Isso não significa negar a existência do sofrimento no trabalho, especialmente

considerando suas condições na atualidade, e sim, significa entender o sujeito como alguém

constituído por sua ação, e que seu sofrimento resulta do impedimento dessa mesma ação. Ao

ser definido como atividade, é o caráter constitutivo e vivo do trabalho que vem para o primeiro

plano. A incapacidade de agir por si só junto aos outros é o que gera sofrimento; consiste de

um bloqueio da intensidade cognitiva e afetiva do sujeito, de seu poder de agir sobre

ferramentas e objetos, sobre a linguagem e sobre os outros (BENDASSOLLI, 2011, p.91).
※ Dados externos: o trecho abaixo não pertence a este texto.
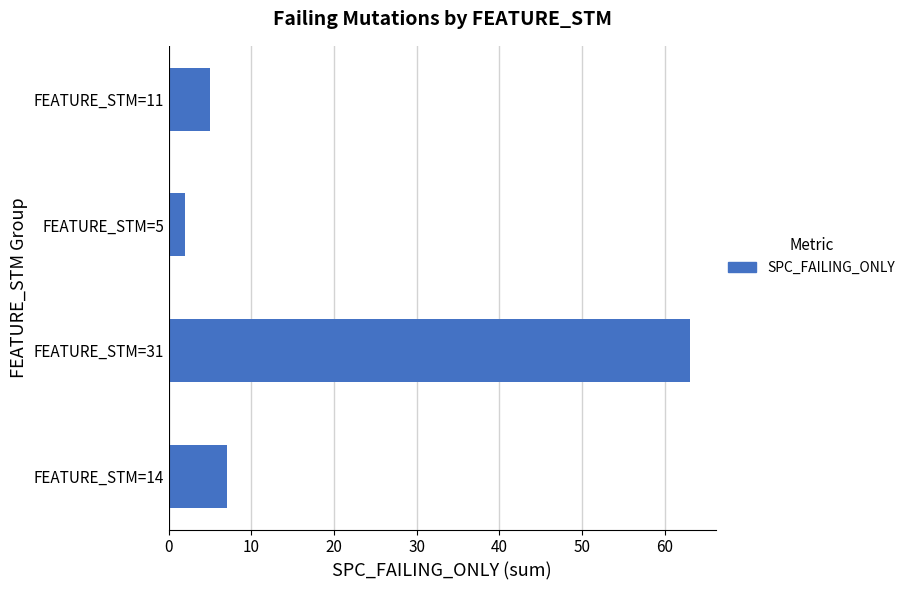

Is it true that the value at FEATURE_STM=14 is 7?

True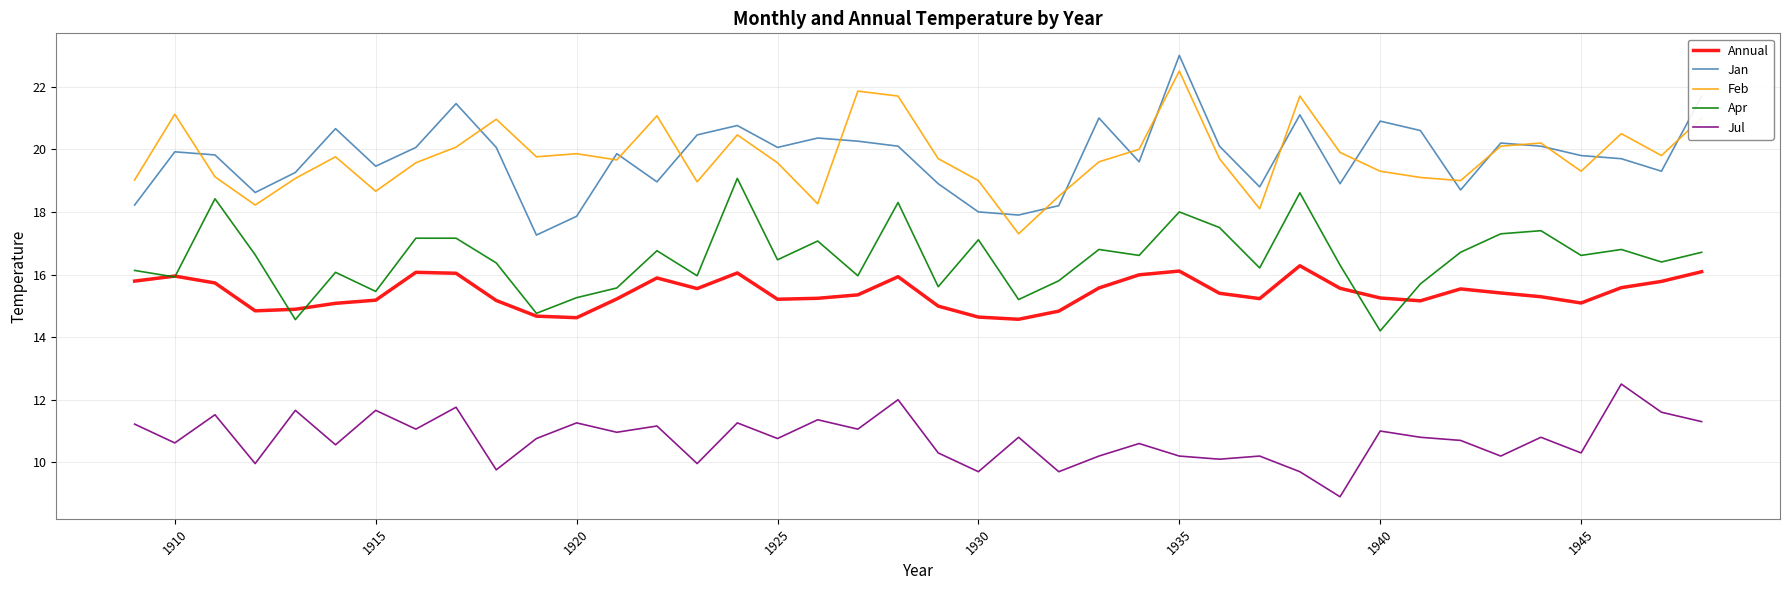

Does the chart display data point markers on the line(s)?

No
Vygotsky (1999, p. 311) pontua que o comportamento humano se traduz em uma busca

por um equilíbrio entre o organismo e o meio. O processo decorrente dessa busca de equilíbrio

pode ser simples ou complexo, dependendo da forma como o organismo se relaciona com o

meio, mas nunca acontecerá de modo constante, sem oscilações, sempre haverá momentos de

vantagens para o meio ou para o organismo. Essas vantagens, ora do meio, ora do organismo,

podem acarretar muitas vezes em dispêndio de energia em ações que não são úteis, ou acúmulo

de energias que não puderam ser utilizadas. E quanto às energias não utilizadas, essas

necessitam de vazão para que se possa equilibrar a balança do ser humano com o mundo

(VYGOTSKY, 1999, p. 311).

As energias não utilizadas, acumuladas, se não encontram vazão podem se tornar fonte

de sofrimento e adoecimento. Nesse sentido, compreende-se que através da linguagem, como

expressão das vivências do ser humano, é possível obter elementos de análise sobre como a

sobrecarga no trabalho é equilibrada, sentida, vivida e refletida na saúde por cada sujeito em

suas particularidades.

A linguagem sobre o trabalho, a forma como o trabalho e suas vivências são expressas,

será a abordagem a ser apresentada, em especial a linguagem docente, a qual pode denunciar

aspectos da vivência da sobrecarga de trabalho desses profissionais.